## Instruction
Please reproduce the following records exactly as they appear.

BEGIN Input data

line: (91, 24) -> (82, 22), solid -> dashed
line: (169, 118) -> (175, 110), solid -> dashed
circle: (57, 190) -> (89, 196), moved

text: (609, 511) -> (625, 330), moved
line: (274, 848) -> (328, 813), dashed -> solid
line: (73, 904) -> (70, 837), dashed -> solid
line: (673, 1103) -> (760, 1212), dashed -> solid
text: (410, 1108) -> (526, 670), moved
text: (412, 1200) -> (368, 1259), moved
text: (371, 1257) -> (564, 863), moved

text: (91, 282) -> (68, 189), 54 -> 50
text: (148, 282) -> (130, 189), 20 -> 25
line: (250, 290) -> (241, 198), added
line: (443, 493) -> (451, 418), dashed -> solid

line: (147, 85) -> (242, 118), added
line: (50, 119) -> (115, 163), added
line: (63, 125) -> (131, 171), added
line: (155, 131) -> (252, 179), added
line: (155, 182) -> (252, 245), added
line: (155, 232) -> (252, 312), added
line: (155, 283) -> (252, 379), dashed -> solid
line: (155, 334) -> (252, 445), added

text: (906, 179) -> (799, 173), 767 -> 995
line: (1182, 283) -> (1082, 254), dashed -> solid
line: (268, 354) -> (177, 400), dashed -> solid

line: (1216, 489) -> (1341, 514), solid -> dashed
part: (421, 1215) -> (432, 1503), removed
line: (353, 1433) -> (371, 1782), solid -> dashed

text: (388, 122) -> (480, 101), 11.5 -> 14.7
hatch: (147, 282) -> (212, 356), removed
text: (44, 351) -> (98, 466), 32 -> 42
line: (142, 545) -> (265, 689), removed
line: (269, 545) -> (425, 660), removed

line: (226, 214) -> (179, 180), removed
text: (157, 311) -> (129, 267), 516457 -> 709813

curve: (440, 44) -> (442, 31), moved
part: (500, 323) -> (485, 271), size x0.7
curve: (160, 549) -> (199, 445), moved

END Input data

## Response to this task
line: (91, 24) -> (82, 22), solid -> dashed
line: (169, 118) -> (175, 110), solid -> dashed
circle: (57, 190) -> (89, 196), moved

text: (609, 511) -> (625, 330), moved
line: (274, 848) -> (328, 813), dashed -> solid
line: (73, 904) -> (70, 837), dashed -> solid
line: (673, 1103) -> (760, 1212), dashed -> solid
text: (410, 1108) -> (526, 670), moved
text: (412, 1200) -> (368, 1259), moved
text: (371, 1257) -> (564, 863), moved

text: (91, 282) -> (68, 189), 54 -> 50
text: (148, 282) -> (130, 189), 20 -> 25
line: (250, 290) -> (241, 198), added
line: (443, 493) -> (451, 418), dashed -> solid

line: (147, 85) -> (242, 118), added
line: (50, 119) -> (115, 163), added
line: (63, 125) -> (131, 171), added
line: (155, 131) -> (252, 179), added
line: (155, 182) -> (252, 245), added
line: (155, 232) -> (252, 312), added
line: (155, 283) -> (252, 379), dashed -> solid
line: (155, 334) -> (252, 445), added

text: (906, 179) -> (799, 173), 767 -> 995
line: (1182, 283) -> (1082, 254), dashed -> solid
line: (268, 354) -> (177, 400), dashed -> solid

line: (1216, 489) -> (1341, 514), solid -> dashed
part: (421, 1215) -> (432, 1503), removed
line: (353, 1433) -> (371, 1782), solid -> dashed

text: (388, 122) -> (480, 101), 11.5 -> 14.7
hatch: (147, 282) -> (212, 356), removed
text: (44, 351) -> (98, 466), 32 -> 42
line: (142, 545) -> (265, 689), removed
line: (269, 545) -> (425, 660), removed

line: (226, 214) -> (179, 180), removed
text: (157, 311) -> (129, 267), 516457 -> 709813

curve: (440, 44) -> (442, 31), moved
part: (500, 323) -> (485, 271), size x0.7
curve: (160, 549) -> (199, 445), moved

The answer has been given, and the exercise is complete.